Despite their varying areas of expertise, Dorff said a general theme emerged. Throughout all the lectures, students were reminded that with the right training, they will be able to get interesting and well-paying jobs when they graduate.

All of the speakers strongly felt that students in the STEM fields — science, technology, engineering and math — can succeed in many different areas because of their problem-solving skills. However, there is more to securing your dream job than just earning a STEM degree.
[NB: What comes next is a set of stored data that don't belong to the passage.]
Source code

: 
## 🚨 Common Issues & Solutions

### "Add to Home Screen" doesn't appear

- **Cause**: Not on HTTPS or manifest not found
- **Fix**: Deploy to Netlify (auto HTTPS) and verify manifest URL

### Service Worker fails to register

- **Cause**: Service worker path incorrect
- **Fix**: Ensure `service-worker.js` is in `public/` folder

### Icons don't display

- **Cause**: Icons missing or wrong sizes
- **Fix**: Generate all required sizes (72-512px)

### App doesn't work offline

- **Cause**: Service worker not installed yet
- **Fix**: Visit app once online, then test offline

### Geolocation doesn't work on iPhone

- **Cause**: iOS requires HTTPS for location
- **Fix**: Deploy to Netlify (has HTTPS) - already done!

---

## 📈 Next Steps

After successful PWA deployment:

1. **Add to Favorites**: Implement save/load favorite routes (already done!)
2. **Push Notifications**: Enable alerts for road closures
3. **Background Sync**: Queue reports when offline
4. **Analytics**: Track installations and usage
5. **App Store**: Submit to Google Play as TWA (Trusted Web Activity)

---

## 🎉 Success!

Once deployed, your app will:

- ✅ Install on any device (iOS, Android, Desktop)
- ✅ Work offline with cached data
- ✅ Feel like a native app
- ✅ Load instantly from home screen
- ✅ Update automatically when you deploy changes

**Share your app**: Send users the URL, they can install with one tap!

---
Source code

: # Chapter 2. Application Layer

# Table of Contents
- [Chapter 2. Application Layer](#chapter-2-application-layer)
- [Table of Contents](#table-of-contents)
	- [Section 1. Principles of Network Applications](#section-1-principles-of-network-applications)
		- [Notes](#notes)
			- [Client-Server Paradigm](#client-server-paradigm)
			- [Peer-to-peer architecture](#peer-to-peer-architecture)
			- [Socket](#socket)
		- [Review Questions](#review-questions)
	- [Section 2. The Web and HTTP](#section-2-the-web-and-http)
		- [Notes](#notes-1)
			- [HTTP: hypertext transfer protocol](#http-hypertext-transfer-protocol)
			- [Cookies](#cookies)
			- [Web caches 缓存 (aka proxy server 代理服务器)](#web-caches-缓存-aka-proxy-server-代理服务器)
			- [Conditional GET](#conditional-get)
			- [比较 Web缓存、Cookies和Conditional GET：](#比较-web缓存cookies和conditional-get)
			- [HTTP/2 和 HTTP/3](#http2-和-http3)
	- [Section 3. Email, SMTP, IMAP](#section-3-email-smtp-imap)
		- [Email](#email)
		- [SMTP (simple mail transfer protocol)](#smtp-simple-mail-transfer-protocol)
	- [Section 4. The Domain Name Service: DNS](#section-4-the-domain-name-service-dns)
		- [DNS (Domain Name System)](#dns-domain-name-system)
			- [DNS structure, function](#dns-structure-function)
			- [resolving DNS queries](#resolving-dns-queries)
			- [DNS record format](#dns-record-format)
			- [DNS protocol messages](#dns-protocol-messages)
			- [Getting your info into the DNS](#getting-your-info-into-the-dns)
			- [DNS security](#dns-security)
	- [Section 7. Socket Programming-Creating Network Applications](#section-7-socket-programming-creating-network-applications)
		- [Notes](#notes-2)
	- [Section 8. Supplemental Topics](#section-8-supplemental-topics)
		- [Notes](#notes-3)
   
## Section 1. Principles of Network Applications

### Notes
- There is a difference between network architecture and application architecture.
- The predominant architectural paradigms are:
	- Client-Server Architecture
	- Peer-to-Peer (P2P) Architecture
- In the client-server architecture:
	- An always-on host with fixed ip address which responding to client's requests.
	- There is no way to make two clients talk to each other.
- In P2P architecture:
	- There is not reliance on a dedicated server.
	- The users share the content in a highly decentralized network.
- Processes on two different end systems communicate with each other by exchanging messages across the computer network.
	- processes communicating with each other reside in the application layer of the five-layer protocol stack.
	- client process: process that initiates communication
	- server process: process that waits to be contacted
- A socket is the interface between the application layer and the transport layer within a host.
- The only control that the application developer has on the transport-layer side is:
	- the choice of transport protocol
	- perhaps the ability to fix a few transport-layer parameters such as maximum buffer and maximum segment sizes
Many of the speakers stressed the benefits of being able to speak and write well.

“In addition to having a degree, what also would help [students] in getting a good job is to develop good communication skills,” Dorff said. “That’s a really useful thing for people in science and math, because when you go into industry, you have to take a technical idea and explain it to somebody who doesn’t have a technical background.”

The speakers also counseled students to sharpen their computer skills.

“Learn some computer programming,” Dorff said. “At almost every job, you need to know how to do a certain level of programming.”

Dorff said the third overriding theme among all the speakers was to have students boost their chances of success in the workforce by dabbling in sciences other than their area of expertise.

“Besides having the specialized major, students should have a background in some other type of science classes,” Dorff said. “So, a little extra statistics, or maybe extra biology if you wanted to go into pharmaceutical careers or chemistry.”

Dorff said the purpose of the Careers in Math Seminar is to show students that their career options in math are overflowing.

“Part of the reason we started doing this is because students thought all they could do in math is teach,” he said. “The [Careers in Math Seminar] helps them know that there are lots of job opportunities available for them — especially if they prepare themselves.”

The Careers in Math Seminar is held during fall semester. In fall 2012, students can expect to hear from professionals in the healthcare, finance and crime investigation industries, as well as other great speakers.